I probably should make it clear that I don't want to go directly into the file and change the value by changing value to new_value but I want to parse the data, find the variable and then give it a new value.
Even though you have already selected another answer, let me answer your original question, which was how to do this using pyparsing.
If you are trying to make selective changes in some body of text, then transformString is a better choice than scanString (although scanString or searchString are fine for validating your grammar expression by looking for matching text). transformString will apply token suppression or parse action modifications to your input string as it scans through the text looking for matches.
# alphas + alphanums is unnecessary, since alphanums includes all alphas
ident = Word(alphanums + "_")
# I find this shorthand form of setResultsName is a little more readable
macroDef = ident("name") + "=" + ident("value")
# define values to be updated, and their new values
valuesToUpdate = {
"variablename" : "new_value"
}
# define a parse action to apply value updates, and attach to macroDef
def updateSelectedDefinitions(tokens):
if tokens.name in valuesToUpdate:
newval = valuesToUpdate[tokens.name]
return "%s = %s" % (tokens.name, newval)
else:
raise ParseException("no update defined for this definition")
macroDef.setParseAction(updateSelectedDefinitions)
# now let transformString do all the work!
print macroDef.transformString(src)
Gives:
variablename = new_value
something = thisvalue
youget = the_idea
For this task you do not need to use special utility or module
What you need is reading lines and spliting them in list, so first index is left and second index is right side.
If you need these values later you might want to store them in dictionary.
Well here is simple way, for somebody new in python. Uncomment lines whit print to use it as debug.
f=open("conf.txt","r")
txt=f.read() #all text is in txt
f.close()
fwrite=open("modified.txt","w")
splitedlines = txt.splitlines():
#print splitedlines
for line in splitedlines:
#print line
conf = line.split('=')
#conf[0] is what it is on left and conf[1] is what it is on right
#print conf
if conf[0] == "youget":
#we get this
conf[1] = "the_super_idea" #the_idea is now the_super_idea
#join conf whit '=' and write
newline = '='.join(conf)
#print newline
fwrite.write(newline+"\n")
fwrite.close()
Actually, you should have a look at the config parser module
Which parses exactly your syntax (you need only to add [section] at the beginning).

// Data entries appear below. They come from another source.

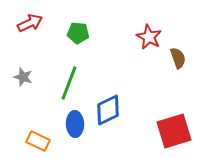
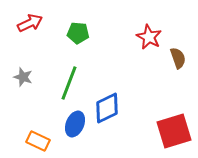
blue diamond: moved 1 px left, 2 px up
blue ellipse: rotated 25 degrees clockwise
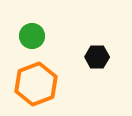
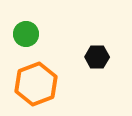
green circle: moved 6 px left, 2 px up
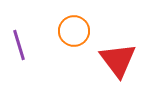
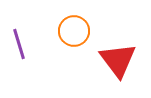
purple line: moved 1 px up
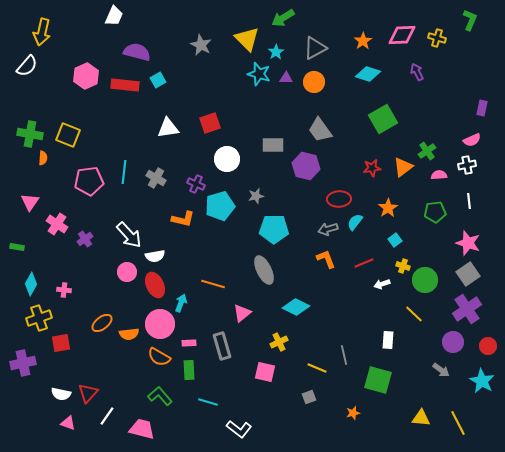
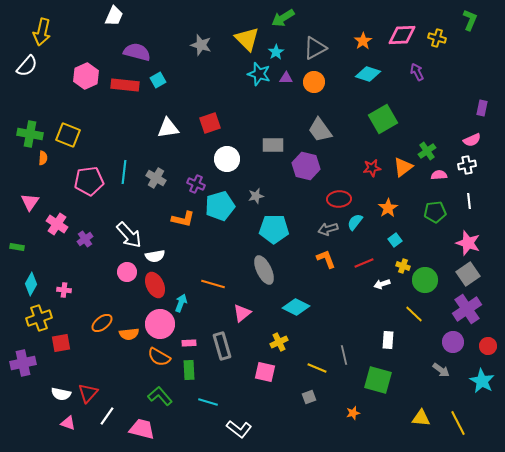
gray star at (201, 45): rotated 10 degrees counterclockwise
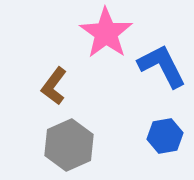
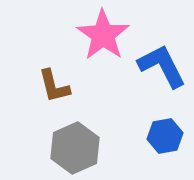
pink star: moved 3 px left, 2 px down
brown L-shape: rotated 51 degrees counterclockwise
gray hexagon: moved 6 px right, 3 px down
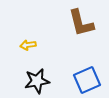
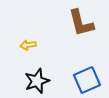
black star: rotated 10 degrees counterclockwise
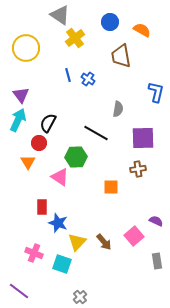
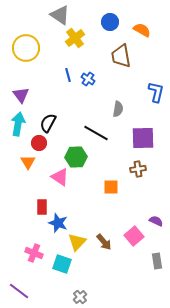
cyan arrow: moved 4 px down; rotated 15 degrees counterclockwise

If you insist on your implementation, you can create a dictionary :
dictt = {}
for t,s,e in macroDef.scanString(src):
dictt[t.name]= t.value
dictt[variable]=new_value
ConfigParser
import ConfigParser
config = ConfigParser.RawConfigParser()
config.read('example.txt')
variablename = config.get('variablename', 'float')
It'll yell at you if you don't have a [section] header, though, but it's ok, you can fake one.